# Incubators



## M stanek (Apr 4, 2020)

What is the best incubator to buy for the money? Or can I make one at home?


----------



## Yvonne G (Apr 4, 2020)

I was always satisfied with my Little Giant Bird Brooder, but then my tortoise partner gave me a Zoo Med Reptibator. Oh man! I LOVE that incubator. It's so much more roomy inside. It has a digital read out on the lid and it's easy to set up. Little Giant on the right.





Little Giant is a LOT cheaper, at around $50 to the Reptibator's $100, but so well worth the extra bucks.


----------



## Toddrickfl1 (Apr 4, 2020)

I used the Hovabator. It was 49.99 from Incubator Warehouse.


----------



## Beasty_Artemis (Apr 6, 2020)

Interesting. After all of these years, and the Little Giant is still satisfactory. I have to promise my bf I won't order anything else tortoise related after this. $44 is a good deal.


----------



## Beasty_Artemis (Apr 7, 2020)

Excuse me! But I was wondering if someone could post pics of the plastic containers that they recommend I get for red foot incubation? I read one review that suggested that i need to get some round, plastic Tupperware containers for i side the Little Giant....but that sounds kind of vague. I would much rather ask a member here what they have used successfully.

* * * * * * *

### EXERCISE AIM:
Write a continuation of the forum thread on incubators, starting after its last post.

### GIVEN INFORMATION:
* * * * * * *

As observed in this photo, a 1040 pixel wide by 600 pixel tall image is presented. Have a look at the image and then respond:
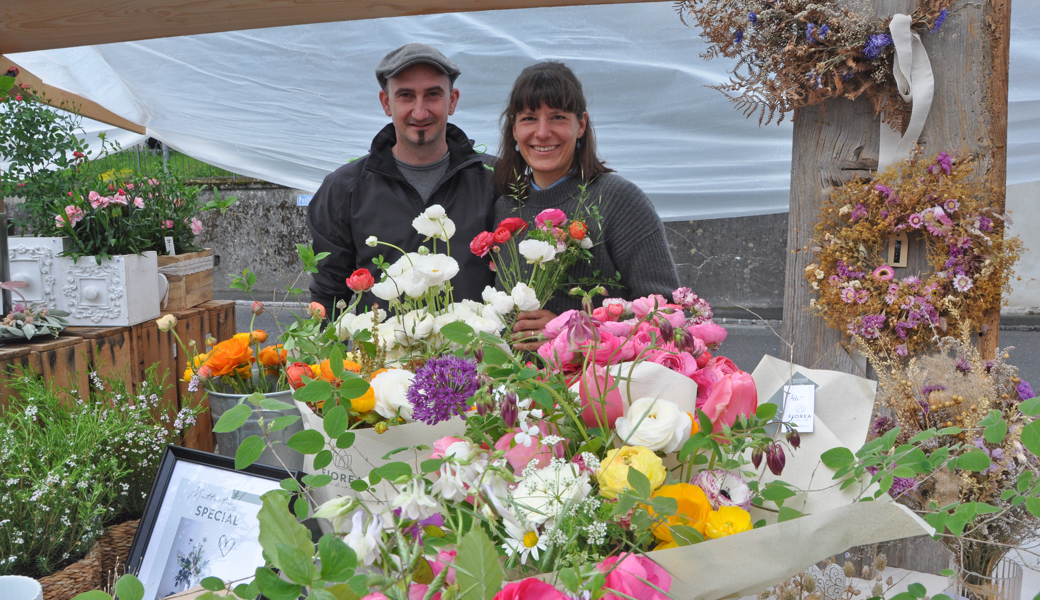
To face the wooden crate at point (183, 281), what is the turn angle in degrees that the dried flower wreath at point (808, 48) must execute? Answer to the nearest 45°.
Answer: approximately 90° to its right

* * * * * * *

### ANSWER BELOW:
----------



## Yvonne G (Apr 7, 2020)

Beasty_Artemis said:


> Excuse me! But I was wondering if someone could post pics of the plastic containers that they recommend I get for red foot incubation? I read one review that suggested that i need to get some round, plastic Tupperware containers for i side the Little Giant....but that sounds kind of vague. I would much rather ask a member here what they have used successfully.


If you use the Zoo Med Reptibator you can fit plastic shoe boxes in it


----------



## Tom (Apr 7, 2020)

I found the Little Giant and the Hovabator both work and hold a steady temp. I prefer the Hovabator because its a little bit taller inside and fits my shoe boxes better.

I didn't like the ZooMed one because it dried everything out too quickly and because the fancy little digital display that you pay so much more for was totally inaccurate and off by a lot.


----------



## Beasty_Artemis (Apr 7, 2020)

What are the measurements for the plastic shoeboxes? I'm not familiar with what those things are... (???)


----------



## Tom (Apr 7, 2020)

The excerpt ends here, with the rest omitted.